[Zwrotka 1: Madafaka]
Po chuj masz coś robić, się pocić, denerwować?
Po chuj masz coś zdobyć, się w czymkolwiek trenować?
Lepiej to olać, siedzieć, płakać i narzekać
Lepiej ustąpić pola, chuj z tym, że czas ucieka
Do klapnięcia trumiennego wieka spodziewać się cudów
Nic nie robić, tylko czekać, umierać z nudów
Przecież szkoda trudu być w czymkolwiek spełnionym
Weź reputacji nie buduj, trud nie będzie doceniony
W tych czasach tylko szalony chce byś swego życia bossem
Zbij się z ziomkiem na gibony, wspólnie pojedźcie na wioskę
A potem pod nosem poprzeklinaj martwy żywot
"Że jest drożej z papierosem, że drogie paliwo"
Ukradnij matce na piwo jenżelaskie to szmaty
Że ogólnie jest krzywo i że nie jesteś bogaty
W tych czasach każdy kumaty wie, że nic się nie opyla
Żyj ciągle na raty, po chuj się wychylać?
[Refren: Kuki & Madafaka]
Siedź na dupie, szmato! Siedź na dupie, skurwielu!
Siedź na dupie, szmato! Siedź na dupie, skurwielu!
Siedź na dupie, szmato! Siedź na dupie, skurwielu!
Siedź na dupie, szmato! Siedź na dupie, skurwielu!
[Zwrotka 2: Kuki]
W tym miejscu miał siedzieć track z mega wykurwistym tekstem jego brak tłumacze tak – nie piszę, bo mi się nie chce
Wtrącę tutaj jakiś bezsens dla nastoletnich cip
Po mam tworzyć klasyki jak Randori / Full Clip?
Na miedzianych kablach kit gotuje kakało
Tak jak Lech Roch Pawlak kleję, by się rymowało
Albo i to pierdolę, niepotrzebne są tu rymy
Bo straszliwie mi się nie chce tera...
Przestaję wymawiać "ry" – kuła, strasznie to męczące
Wyjebane, niech bit leci sobie sam...
Idę spać... [?]
(Ja pierdolę, ale mi się kurwa nie chce)
Świrowałem!
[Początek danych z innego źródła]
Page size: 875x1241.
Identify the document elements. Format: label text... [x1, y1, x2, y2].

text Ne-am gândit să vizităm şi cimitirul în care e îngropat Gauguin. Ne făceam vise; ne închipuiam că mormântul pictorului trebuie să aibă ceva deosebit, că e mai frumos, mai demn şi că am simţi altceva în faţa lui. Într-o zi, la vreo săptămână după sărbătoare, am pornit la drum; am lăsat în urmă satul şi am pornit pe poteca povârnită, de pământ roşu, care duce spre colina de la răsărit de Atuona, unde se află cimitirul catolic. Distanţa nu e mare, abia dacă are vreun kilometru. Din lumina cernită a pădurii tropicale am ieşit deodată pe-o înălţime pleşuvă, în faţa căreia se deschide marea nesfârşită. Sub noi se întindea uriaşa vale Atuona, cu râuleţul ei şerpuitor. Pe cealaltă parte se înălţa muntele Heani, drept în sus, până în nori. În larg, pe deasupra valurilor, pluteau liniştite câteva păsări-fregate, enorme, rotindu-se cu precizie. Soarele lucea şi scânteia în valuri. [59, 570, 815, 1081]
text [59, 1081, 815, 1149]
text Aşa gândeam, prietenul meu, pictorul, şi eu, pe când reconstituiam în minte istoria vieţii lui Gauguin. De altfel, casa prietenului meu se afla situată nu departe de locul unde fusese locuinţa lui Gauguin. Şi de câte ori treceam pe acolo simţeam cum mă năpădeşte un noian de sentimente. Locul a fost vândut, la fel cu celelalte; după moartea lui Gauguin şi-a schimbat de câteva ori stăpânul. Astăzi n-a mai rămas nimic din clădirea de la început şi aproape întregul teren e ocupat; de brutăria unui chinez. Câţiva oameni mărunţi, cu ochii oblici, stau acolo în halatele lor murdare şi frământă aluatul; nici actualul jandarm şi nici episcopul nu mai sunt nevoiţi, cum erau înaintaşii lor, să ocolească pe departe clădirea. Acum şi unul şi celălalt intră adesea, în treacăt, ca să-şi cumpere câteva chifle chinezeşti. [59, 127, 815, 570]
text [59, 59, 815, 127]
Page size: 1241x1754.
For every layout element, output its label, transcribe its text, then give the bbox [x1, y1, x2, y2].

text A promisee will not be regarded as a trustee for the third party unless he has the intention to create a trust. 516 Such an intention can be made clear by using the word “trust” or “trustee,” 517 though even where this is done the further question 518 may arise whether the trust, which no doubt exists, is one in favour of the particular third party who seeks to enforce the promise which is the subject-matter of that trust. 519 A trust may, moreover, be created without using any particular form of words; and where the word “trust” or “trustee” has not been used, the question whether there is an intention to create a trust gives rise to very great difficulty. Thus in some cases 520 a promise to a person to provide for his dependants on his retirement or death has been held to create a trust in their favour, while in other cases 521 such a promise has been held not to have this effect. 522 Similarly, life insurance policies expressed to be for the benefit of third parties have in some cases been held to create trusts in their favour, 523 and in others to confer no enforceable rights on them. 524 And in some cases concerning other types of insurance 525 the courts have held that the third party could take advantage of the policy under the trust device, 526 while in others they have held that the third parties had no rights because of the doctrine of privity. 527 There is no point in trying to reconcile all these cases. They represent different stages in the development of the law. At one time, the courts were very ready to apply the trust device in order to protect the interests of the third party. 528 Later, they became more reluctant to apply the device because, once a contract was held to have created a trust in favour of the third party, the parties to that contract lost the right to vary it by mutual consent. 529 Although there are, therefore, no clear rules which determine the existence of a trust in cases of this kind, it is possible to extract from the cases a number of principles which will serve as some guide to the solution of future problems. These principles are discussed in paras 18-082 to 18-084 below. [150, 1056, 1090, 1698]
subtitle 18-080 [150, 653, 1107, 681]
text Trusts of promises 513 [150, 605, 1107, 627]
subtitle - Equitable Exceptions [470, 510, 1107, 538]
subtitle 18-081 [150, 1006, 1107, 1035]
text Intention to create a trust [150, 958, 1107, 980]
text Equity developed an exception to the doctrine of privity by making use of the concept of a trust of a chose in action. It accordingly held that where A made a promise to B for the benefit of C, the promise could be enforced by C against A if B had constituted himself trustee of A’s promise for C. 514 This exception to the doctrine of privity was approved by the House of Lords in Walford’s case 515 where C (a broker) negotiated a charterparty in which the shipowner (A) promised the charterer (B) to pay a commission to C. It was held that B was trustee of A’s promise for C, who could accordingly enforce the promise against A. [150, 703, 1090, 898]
Raczej tego nie doczekam
Z takiej postawy człowieka w naszym crew kręci się beka, ziomek
[Refren: Madafaka & Kuki]
Siedź na dupie, szmato! Siedź na dupie, skurwielu!
Siedź na dupie, szmato. Siedź na dupie, skurwielu!
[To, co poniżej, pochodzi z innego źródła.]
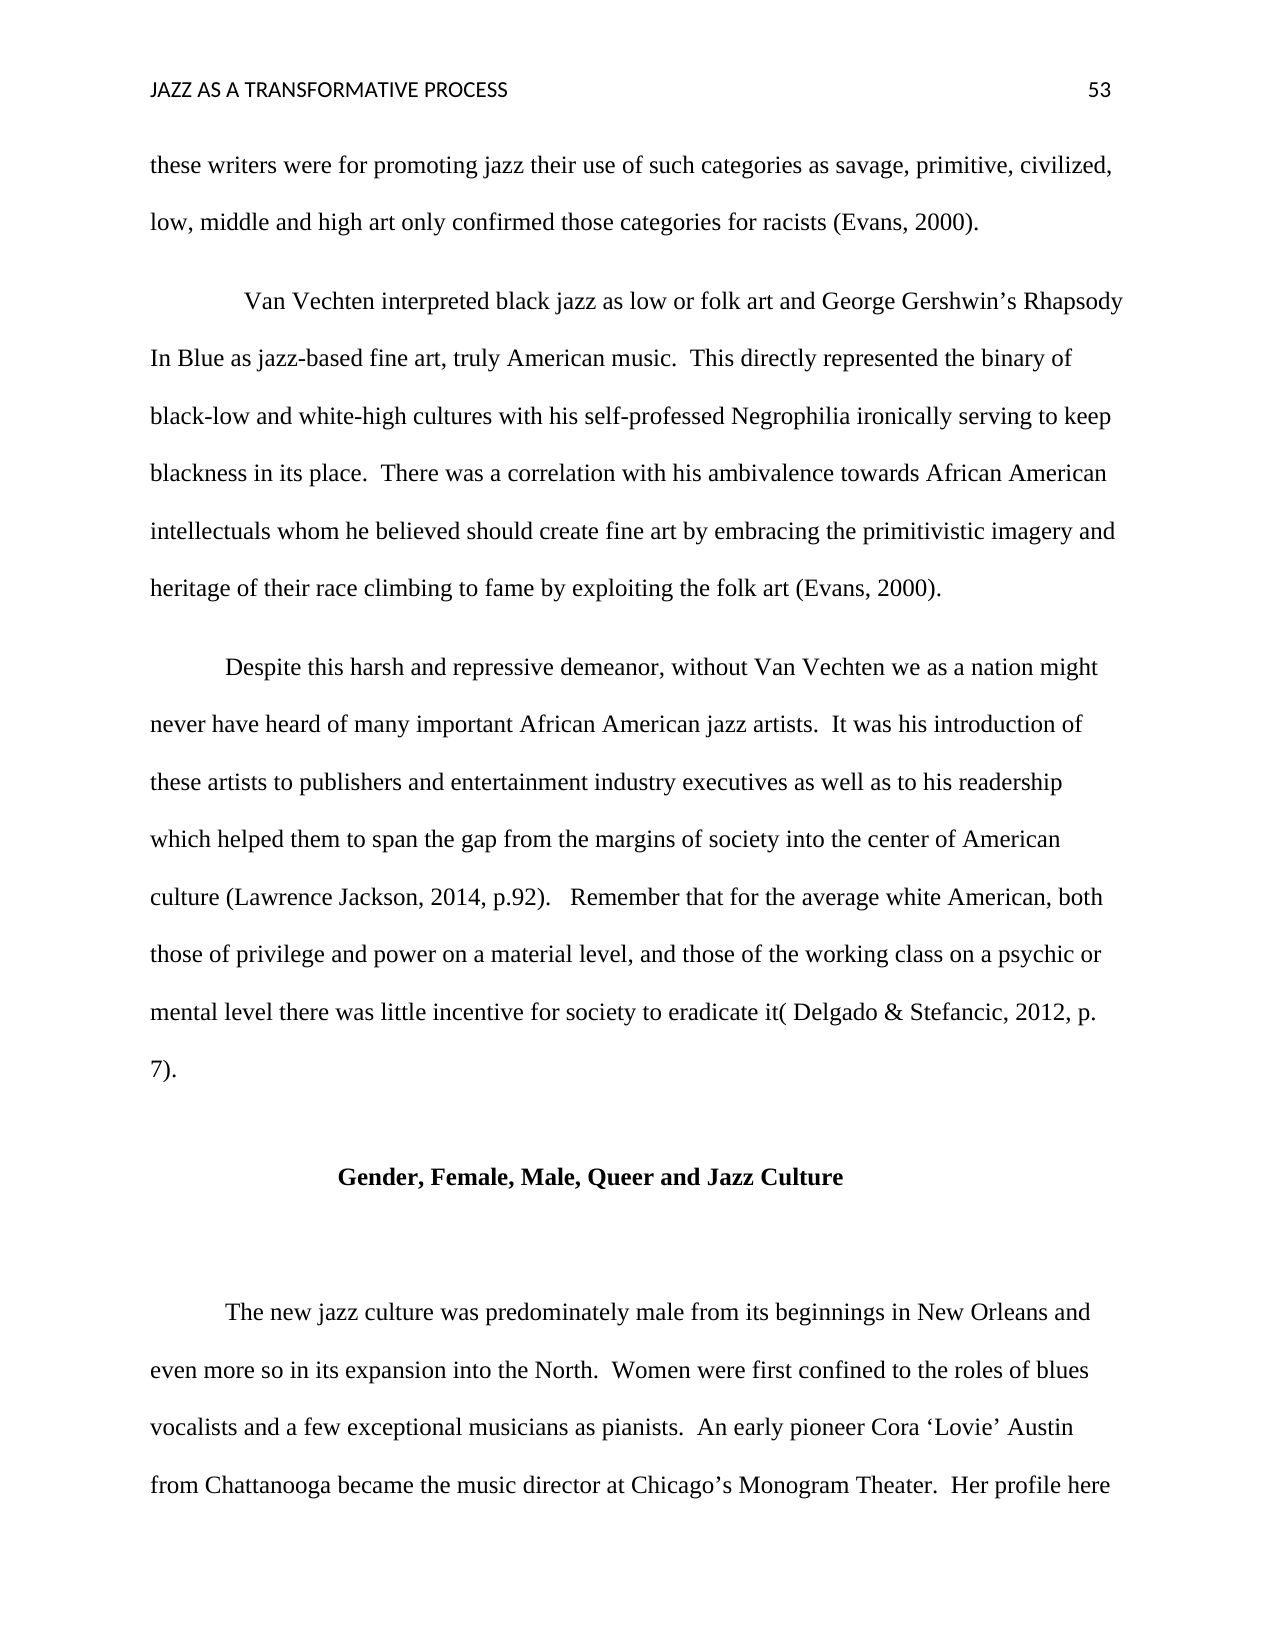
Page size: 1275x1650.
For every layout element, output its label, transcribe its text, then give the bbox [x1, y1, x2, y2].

text Despite this harsh and repressive demeanor, without Van Vechten we as a nation might never have heard of many important African American jazz artists. It was his introduction of these artists to publishers and entertainment industry executives as well as to his readership which helped them to span the gap from the margins of society into the center of American culture (Lawrence Jackson, 2014, p.92). Remember that for the average white American, both those of privilege and power on a material level, and those of the working class on a psychic or mental level there was little incentive for society to eradicate it( Delgado & Stefancic, 2012, p. 7). [150, 652, 1125, 1083]
subtitle Gender, Female, Male, Queer and Jazz Culture [150, 1162, 1125, 1190]
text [150, 150, 1125, 236]
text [150, 1297, 1125, 1499]
text Van Vechten interpreted black jazz as low or folk art and George Gershwin’s Rhapsody In Blue as jazz-based fine art, truly American music. This directly represented the binary of black-low and white-high cultures with his self-professed Negrophilia ironically serving to keep blackness in its place. There was a correlation with his ambivalence towards African American intellectuals whom he believed should create fine art by embracing the primitivistic imagery and heritage of their race climbing to fame by exploiting the folk art (Evans, 2000). [150, 286, 1125, 602]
Siedź na dupie, szmato! Siedź na dupie, skurwielu!
Siedź na dupie, szmato! Siedź na dupie, skurwielu
Siedź na dupie, szmato! Siedź na dupie, skurwielu!
Siedź na dupie, szmato-o Siedź na dupie, skurwielu!
Siedź na dupie, szmato? Siedź na dupie, skurwielu!
Siedź na dupie, szmato, szmato! Siedź na dupie, skurwielu!
[Zwrotka 3: Madafaka]
I po chuj masz się w ogóle z łóżka podnosić?
Lepiej leżeć ciągle, swojego życia nie znosić
Po co się o pracę prosić? I wstawać rano?
Przecież łatwiej jest kosić matce z portfela siano
Po co mówić "siemano", starać się godniej żyć
Przecież łatwiej z mordą nachlaną łatwiej ciągle pić
Po co się o lepsze bić? To kłopot po kłopocie
Po chuj masz się myć, utop się we własnym pocie
Ty kurwa młocie, po co w ogóle oddychasz?